* _Provided material_

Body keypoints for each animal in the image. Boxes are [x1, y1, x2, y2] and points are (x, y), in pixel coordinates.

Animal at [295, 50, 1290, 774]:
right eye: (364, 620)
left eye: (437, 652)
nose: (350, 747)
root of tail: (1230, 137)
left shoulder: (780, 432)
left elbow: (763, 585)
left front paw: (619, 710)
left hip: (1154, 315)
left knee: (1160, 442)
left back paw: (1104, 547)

==

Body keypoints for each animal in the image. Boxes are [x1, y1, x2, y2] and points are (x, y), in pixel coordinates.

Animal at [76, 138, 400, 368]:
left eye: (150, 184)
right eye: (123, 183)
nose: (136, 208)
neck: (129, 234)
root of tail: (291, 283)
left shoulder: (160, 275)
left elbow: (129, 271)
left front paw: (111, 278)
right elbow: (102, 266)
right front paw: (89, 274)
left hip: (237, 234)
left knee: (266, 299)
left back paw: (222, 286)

* * *

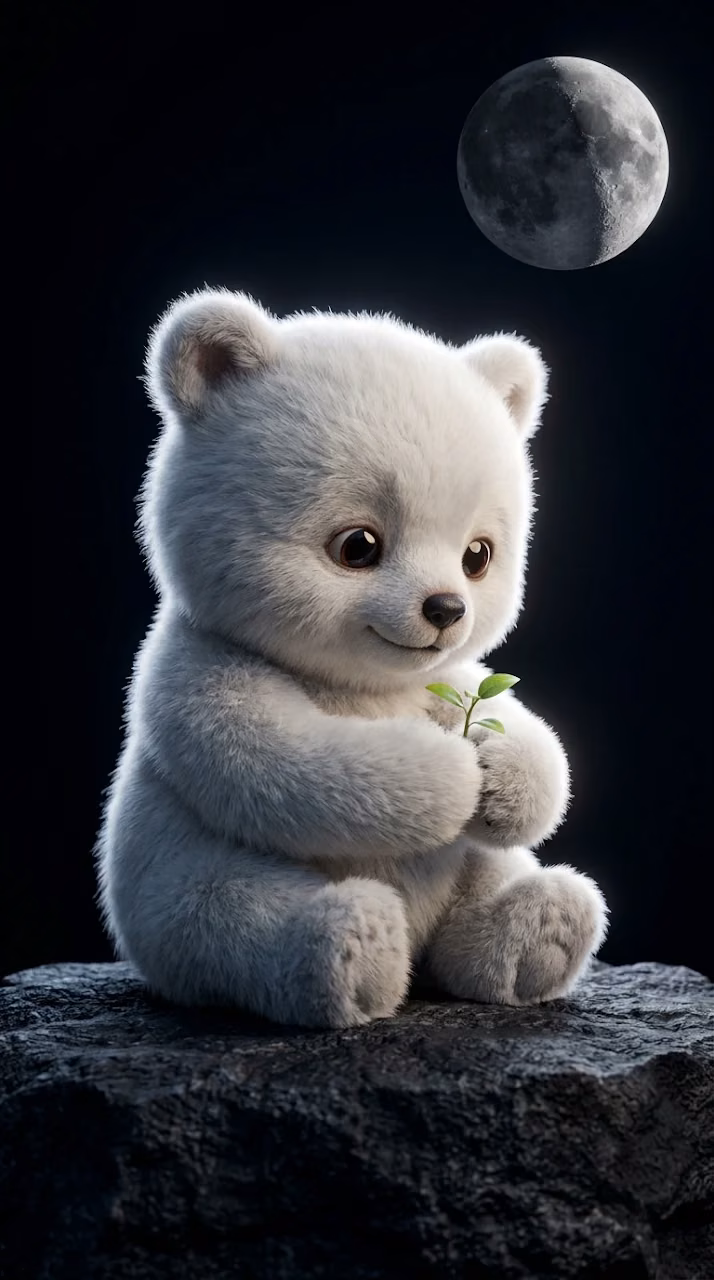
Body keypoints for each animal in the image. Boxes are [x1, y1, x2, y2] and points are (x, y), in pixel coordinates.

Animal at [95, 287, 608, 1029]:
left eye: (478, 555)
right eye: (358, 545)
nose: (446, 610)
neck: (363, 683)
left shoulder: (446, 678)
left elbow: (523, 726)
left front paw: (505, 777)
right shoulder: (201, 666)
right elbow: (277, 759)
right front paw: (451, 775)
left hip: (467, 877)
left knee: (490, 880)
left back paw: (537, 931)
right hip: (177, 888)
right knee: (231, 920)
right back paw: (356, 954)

* _Assignment_
From the records above, repeat exactly the lines from the one with "right shoulder: (201, 666)" through the one with "right back paw: (356, 954)", both included.

* _Task result_
right shoulder: (201, 666)
right elbow: (277, 759)
right front paw: (451, 775)
left hip: (467, 877)
left knee: (490, 880)
left back paw: (537, 931)
right hip: (177, 888)
right knee: (231, 920)
right back paw: (356, 954)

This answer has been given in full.